See for further updates.

Richie Shakin' Nagan
Richie Shakin' Nagan

I have just sent this email to the First Deputy Commissioner of the Department of Buildings:

Dear Commissioner:

The Manhattan Construction Division has responded to the complaints I filed.

As to the complaint that the egress is blocked they respond that it is not blocked. The plaza that the exit doors from the lobby egress to is blocked by fences and as we all know, egress must continue to the street. People exiting into the plaza cannot get to the street. While there may be other egress from the building that is adequate in size and number it is not for the building owners to decide. The change must be filed and approved by the Department of Buildings.

As to the complaints that the fences were erected without a permit and that they were not properly erected they respond that there is no construction fence at the site. The complaints were not about a construction fence and anyone can clearly see that fences, held down by sandbags have been erected at the top of the stairs along the perimeter of the plaza. No plans were filed for the erection of the fences and no permit issued to erect them and, fences being held down by sandbags is not according to the Building Code and are a danger of being blown over in a high wind and injuring, maiming or killing people. After all, a huge billboard being supported by a huge steel pole embedded in concrete below the ground toppled a couple of weeks ago in a high wind.

Please reinspect and issue the proper violations for the safety of the citizens and visitors of this city.

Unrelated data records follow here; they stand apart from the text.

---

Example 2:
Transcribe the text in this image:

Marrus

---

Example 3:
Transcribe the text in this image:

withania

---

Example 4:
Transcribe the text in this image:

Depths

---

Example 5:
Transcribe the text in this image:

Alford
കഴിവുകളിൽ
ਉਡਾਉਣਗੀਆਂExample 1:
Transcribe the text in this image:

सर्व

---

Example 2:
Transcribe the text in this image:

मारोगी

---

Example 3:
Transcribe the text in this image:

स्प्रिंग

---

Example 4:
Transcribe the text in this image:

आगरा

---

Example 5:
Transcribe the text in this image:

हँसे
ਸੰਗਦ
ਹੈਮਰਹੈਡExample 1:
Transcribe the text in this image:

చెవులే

Richard NaganNagan Ex, Inc.1028 Neill AvenueBronx, NY 10461Tel (718) 892-0917

Richie Shakin' Nagan
Richie Shakin' Nagan

The DOB has responded to the complaints that I filed at 1 Chase Manhattan Plaza, The claim the egress is is not blocked, which is false as the egress has to continue to the street and that there is no construction fence at the site. The complaint was not filed for a construction fence. I will be calling the Manhattan Chief Inspector tomorrow morning.

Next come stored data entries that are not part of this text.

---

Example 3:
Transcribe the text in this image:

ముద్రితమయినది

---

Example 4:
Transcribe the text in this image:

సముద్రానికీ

I am a Building Department expediter and a Building and Zoning Law Consultant. When I saw the pictures of the barricades around Zuccotti Park I knew that it violated the Zoning Resolution as to the arrangement and operation of the plaza and immediately called in several complaints and contacted the National Lawyers Guild about it. I then called the Commissioner's office repeatedly until Deputy Commissioner Tom Farrielo called me back and we discussed the issue. They assigned the complaints to the Special Operations Unit and they sent an inspector out and decided that the two entrances were sufficient and noted a large police presence. I emailed the Chief Inspector of Special Operations and quoted the applicable sections of the law. They resent an inspector out and decided that the owner's were not liable as the barricades were NYPD property. At the same time the DOB got the letter from the lawyers and, viola, the barricades came down.

Richie Shakin' Nagan
Richie Shakin' Nagan

I have filed three complaints with the DOB:1) The fences were erected without a permit.2) The fences block the approved egress of the building.3) The fences are dangerous as they were not installed as per the Building Code.

I am keeping after the DOB to inspect and issue violations on these complaints.